State v. Fields, 115 Hawai‘i 503, 550, 168 P.3d 955, 1002 (2007) (Acoba, J., dissenting) (quoting State v. Sua, 92 Hawai‘i 61, 71, 987 P.2d 959, 969 (1999)) (quoting State v. Ortiz, 74 Haw. 343, 361, 845 P.2d 547, 555-56 (1993)) (citing Ohio v. Roberts, 448 U.S. 56, 65 (1980)) (other citations omitted) (emphasis in original). Petitioner argues that

[Respondent] did not call the purported declarant of the sworn statements to testify at trial. There was also no showing that the intoxilyzer supervisor was "unavailable" to be called as a witness. Instead, [Respondent] offered the sworn statements into evidence pursuant to the "public records exception to [HRE Rule] 803(b)(8)."

It is not enough that there may be indicia of reliability with respect to the hearsay involved. Sua declared that, "[a]s regards the first part of the Roberts test, we have 'remained resolute that, under the confrontation clause of the Hawai‘i Constitution, a showing of the declarant's unavailability is necessary to promote the integrity of the fact finding process and to ensure fairness to defendants.'" Sua, 92 Hawai‘i at 71, 987 P.2d at 969 (quoting State v. Lee, 83 Hawai‘i 267, 276, 925 P.2d 1091, 1100 (1996) (other citations and brackets omitted).

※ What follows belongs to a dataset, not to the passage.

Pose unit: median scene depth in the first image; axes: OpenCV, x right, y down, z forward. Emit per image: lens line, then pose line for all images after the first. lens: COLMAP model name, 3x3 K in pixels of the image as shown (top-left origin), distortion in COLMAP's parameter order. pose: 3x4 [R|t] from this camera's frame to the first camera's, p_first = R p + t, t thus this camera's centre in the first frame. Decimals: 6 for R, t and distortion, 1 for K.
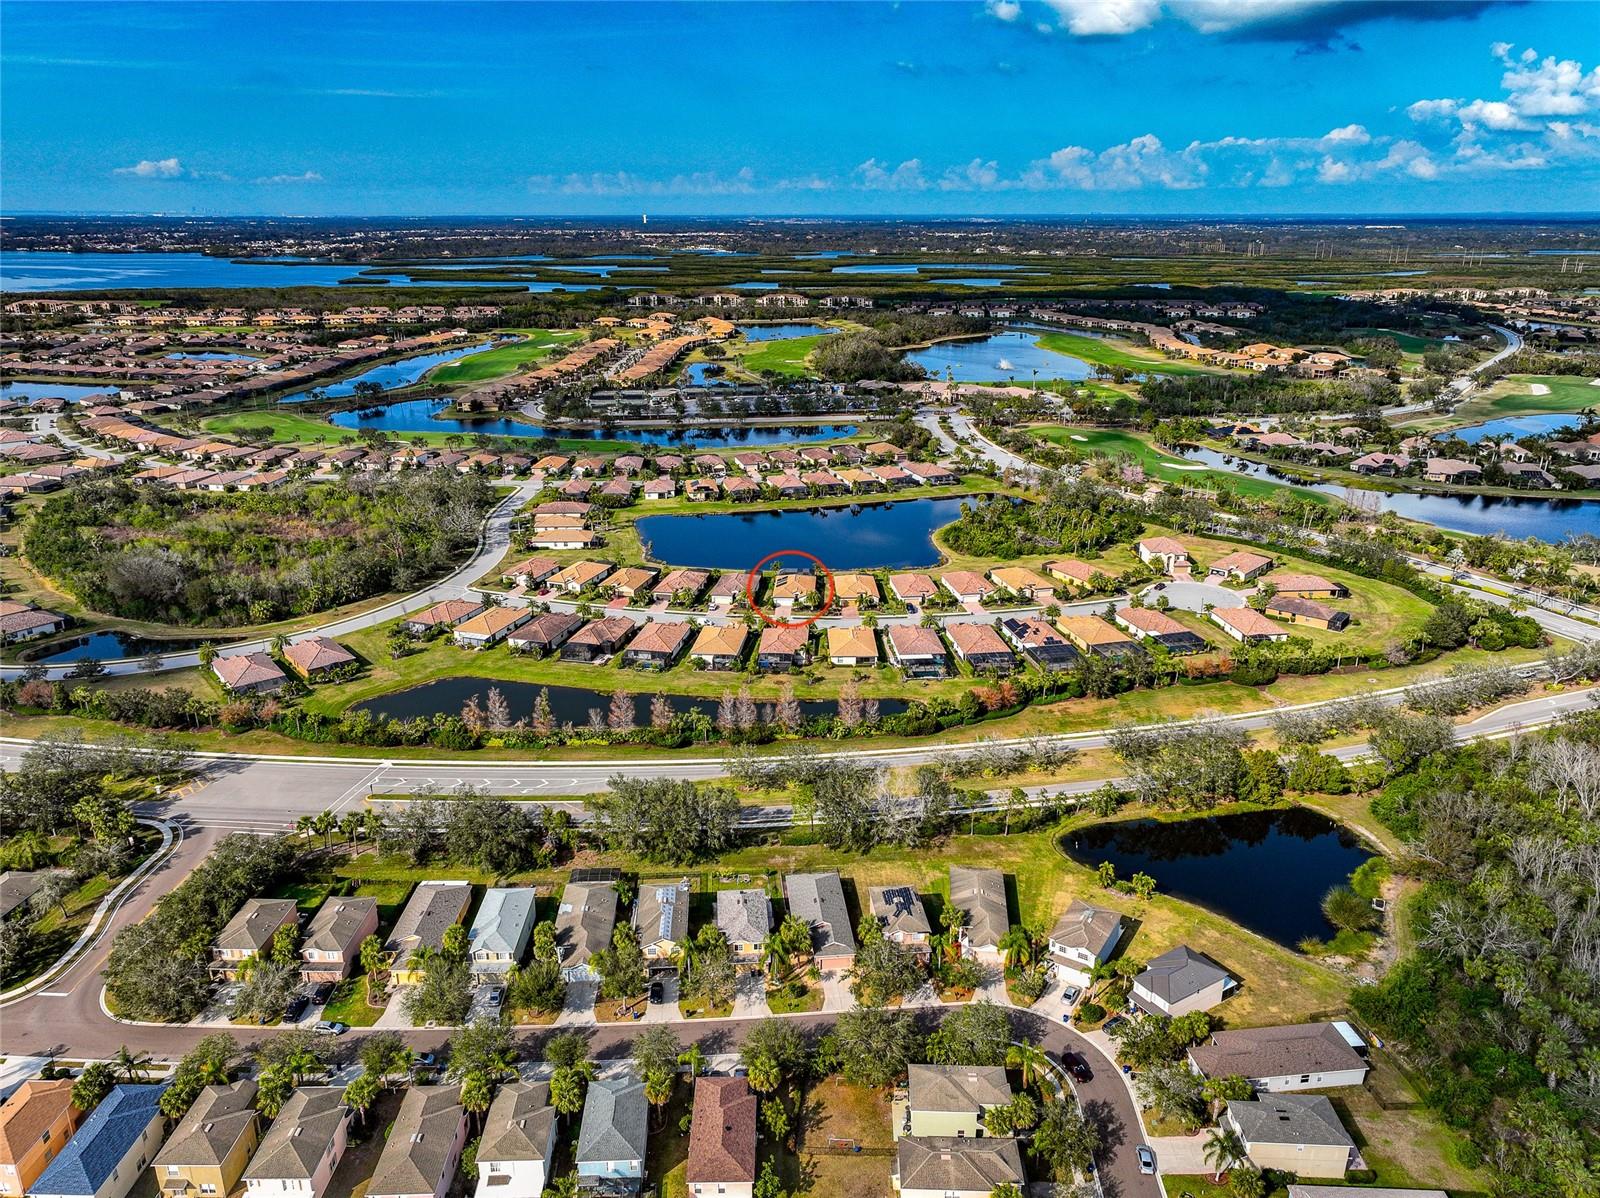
lens RADIAL K [[1106.7, 0, 800.0], [0, 1106.7, 599.0], [0, 0, 1]] dist [-0.002016, 0.000912]
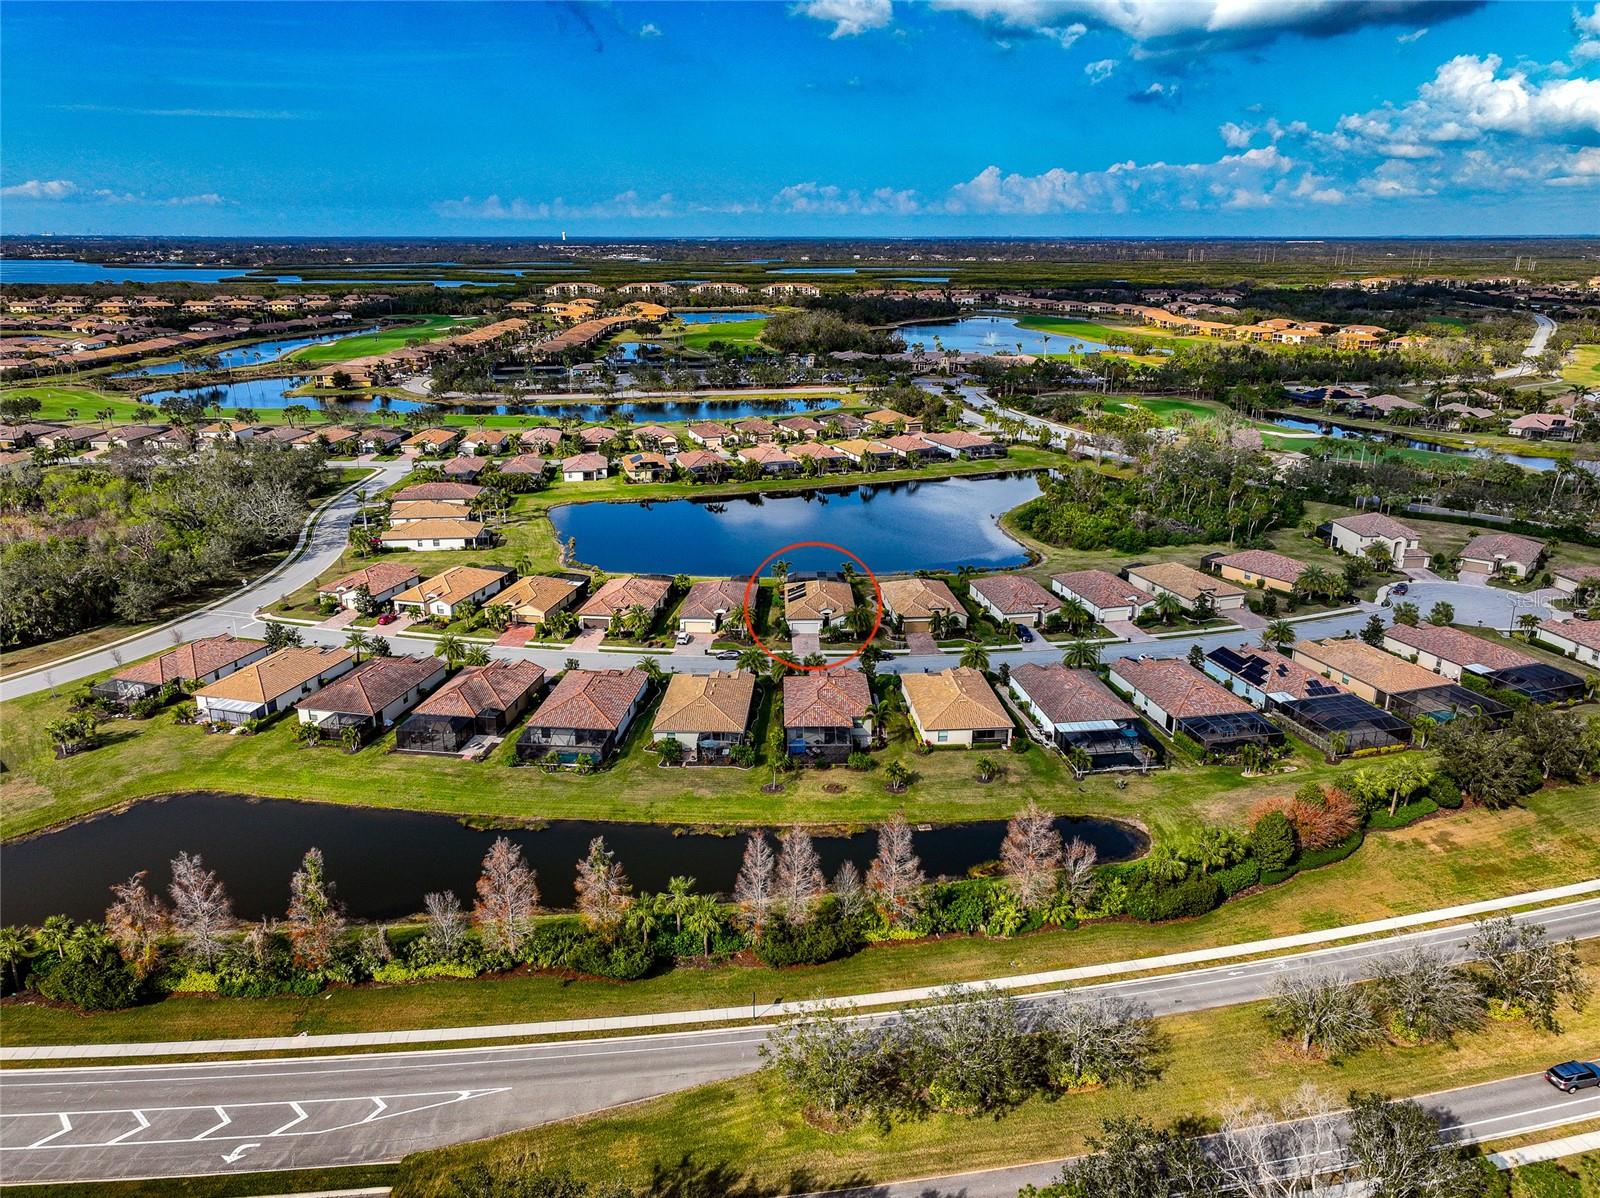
lens RADIAL K [[1106.7, 0, 800.0], [0, 1106.7, 599.0], [0, 0, 1]] dist [-0.002016, 0.000912]
pose [[0.997663, -0.020307, 0.065235, -0.052161], [0.021669, 0.999560, -0.020240, -0.000351], [-0.064795, 0.021606, 0.997665, 0.398696]]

Thus, while HRE Rule 803 states that the exceptions set forth therein "are not excluded by the hearsay rule, even though the declarant is available as a witness[,]" "[t]he Hawaii Constitution requires [a] declarant['s] unavailability for most rule 803 hearsay admitted against [the] accused. . . . As a condition of admissibility, the prosecution must attempt to produce the declarant as a witness for face-to-face confrontation and cross-examination." Addison M. Bowman, Hawai‘i Rules of Evidence Manual § 803-1[2][A] at 8-21 (3d ed. 2006).

Third, even were the written statement considered "nontestimonial" evidence, under Fields this court must require adherence to the unavailability requirement in Sua. See Fields, 115 Hawai‘i at 512-16, 168 P.3d at 964-68. That Respondent failed to establish the unavailability of the declarant is not contested. In that regard, the 1992 case of State v. Ofa, 9 Haw. App. 130, 828 P.2d 813 (1992), is inconsistent with both Wallace (Ofa holding a log of intoxilyzer calibrations admissible under "public records and reports exception to the hearsay rule set forth in [HRE] Rule 803(b)(8)(B)"), id. at 135, 828 P.2d at 816, and with Sua (Ofa adopting view that "unavailability analysis is a necessary part of the Confrontation Clause inquiry only when the challenged out-of-court statements were made in the course of a prior judicial proceeding"), id. at 138, 828 P.2d at 818.

Based on the foregoing I believe this case merits further review.